Gibson verarbeitet Sprachmemos und FaceTime-Gespräche, kleine Videoschnipsel und Audiosamples, kombiniert sie mit eigenen Vocals und puzzlet ihre Einzelteile in eine melancholisch klingende Momentaufnahme zusammen. Seine Tracks vereinen Eskapismus und Realismus aus dem Hier und Jetzt. Liebe, Trauer, Hoffnung und Freiheit bündeln sich zu einer klingenden Gefühlsdröhnung, die Fred Again auf seinem Album archiviert.

In den einstündigen Sets fließen die Eindrücke nur so ineinander und trotzdem wirken jede Bewegung und jeder neue Track perfekt aufeinander abgestimmt. 

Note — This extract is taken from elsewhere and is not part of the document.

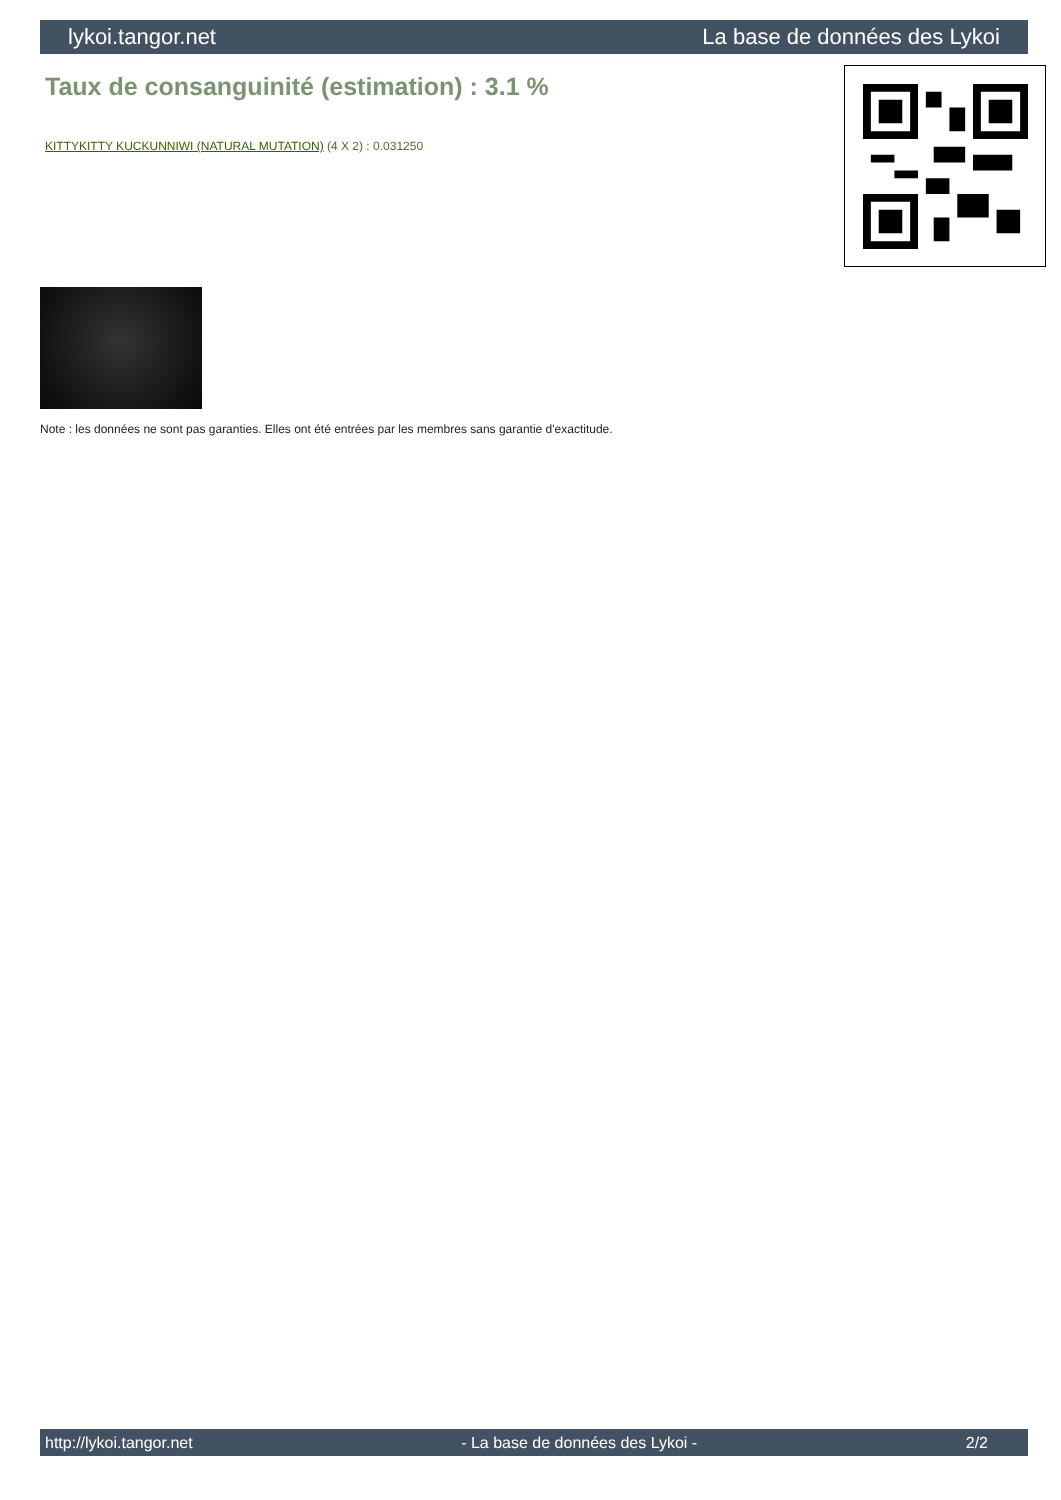lykoi.tangor.net La base de données des Lykoi
Taux de consanguinité (estimation) : 3.1 %
KITTYKITTY KUCKUNNIWI (NATURAL MUTATION) (4 X 2) : 0.031250
Note : les données ne sont pas garanties. Elles ont été entrées par les membres sans garantie d'exactitude.
http://lykoi.tangor.net - La base de données des Lykoi - 2/2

Sein Boiler-Room-Debüt gab Gibson am Tag der Veröffentlichung von „Turn On The Lights again..”. Eine Single, für die er sich Unterstützung von US-Rapper Future und der Swedish House Mafia holte. Seit dem 29. Juli wurde der Mitschnitt seines DJ-Sets über acht Millionen Mal geklickt. Vom einstigen Produzenten, der sich im Schatten seiner Kolleg:innen verbirgt, ist keine Spur mehr übrig – im Gegenteil. Gibson reiht einen Track an den nächsten und tanzt dabei mit der gleichen Euphorie wie die Menschen um ihn herum. Manchmal springt er wie wild auf und ab und grinst dabei in die jubelnde Menge.

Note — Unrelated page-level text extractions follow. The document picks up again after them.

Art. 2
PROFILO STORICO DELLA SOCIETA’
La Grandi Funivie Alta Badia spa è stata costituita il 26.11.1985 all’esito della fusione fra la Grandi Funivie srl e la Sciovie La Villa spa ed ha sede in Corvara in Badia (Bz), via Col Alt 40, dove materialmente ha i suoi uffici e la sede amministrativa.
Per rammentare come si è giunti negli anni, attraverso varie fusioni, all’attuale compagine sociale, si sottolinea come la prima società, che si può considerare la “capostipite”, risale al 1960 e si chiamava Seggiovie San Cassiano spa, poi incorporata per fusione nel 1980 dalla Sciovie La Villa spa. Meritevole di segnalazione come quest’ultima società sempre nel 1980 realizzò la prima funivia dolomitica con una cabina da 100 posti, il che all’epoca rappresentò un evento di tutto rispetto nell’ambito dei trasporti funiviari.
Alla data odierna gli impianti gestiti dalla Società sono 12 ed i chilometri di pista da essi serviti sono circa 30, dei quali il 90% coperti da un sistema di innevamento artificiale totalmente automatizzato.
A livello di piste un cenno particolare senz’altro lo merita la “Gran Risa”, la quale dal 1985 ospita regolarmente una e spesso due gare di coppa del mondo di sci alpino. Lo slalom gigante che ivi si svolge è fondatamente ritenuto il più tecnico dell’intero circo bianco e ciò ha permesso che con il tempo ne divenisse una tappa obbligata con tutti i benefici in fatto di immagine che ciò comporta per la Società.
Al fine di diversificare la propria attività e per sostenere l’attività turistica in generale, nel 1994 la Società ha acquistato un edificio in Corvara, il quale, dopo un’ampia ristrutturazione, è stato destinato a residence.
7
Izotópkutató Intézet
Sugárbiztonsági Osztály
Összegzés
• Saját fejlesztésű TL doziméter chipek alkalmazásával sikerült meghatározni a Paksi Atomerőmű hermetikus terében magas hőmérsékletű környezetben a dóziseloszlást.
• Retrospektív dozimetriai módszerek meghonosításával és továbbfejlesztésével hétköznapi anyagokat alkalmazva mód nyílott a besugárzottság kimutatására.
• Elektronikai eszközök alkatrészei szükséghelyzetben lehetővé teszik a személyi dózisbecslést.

Seine Live-Performances erwecken seine eigenen Produktionen zum Leben. Auf YouTube lädt er gelegentlich Live-Sessions aus seinem Londoner Studio hoch und gewährt damit Einblicke in seinen Arbeitsprozess. Während es draußen dämmert, sitzt Fred vor einer Palette an Drummachines, Keyboards und Groovepads. Ab und an zückt er seine Gitarre oder singt in ein kleines Mikrofon. Neben ihm ragt eine Leinwand empor, auf der die gesampelten Video-Fetzen umherwirbeln. In den einstündigen Sets fließen die Eindrücke nur so ineinander und trotzdem wirken jede Bewegung und jeder neue Track perfekt aufeinander abgestimmt.

Am 28. Oktober erschien der dritte und letzte Teil seiner Albumreihe. Actual Life 3 (January 1 – September 9 2022) vollendet damit das Musik-Tagebuch des Künstlers. Bevor jedoch Ruhe einkehren kann, kündigt Fred Again schon die Daten seiner Tournee an. Insgesamt zwölf Gigs wird er spielen – drei davon in Deutschland. Der Trubel um den jungen Briten wird also nicht so bald verhallen.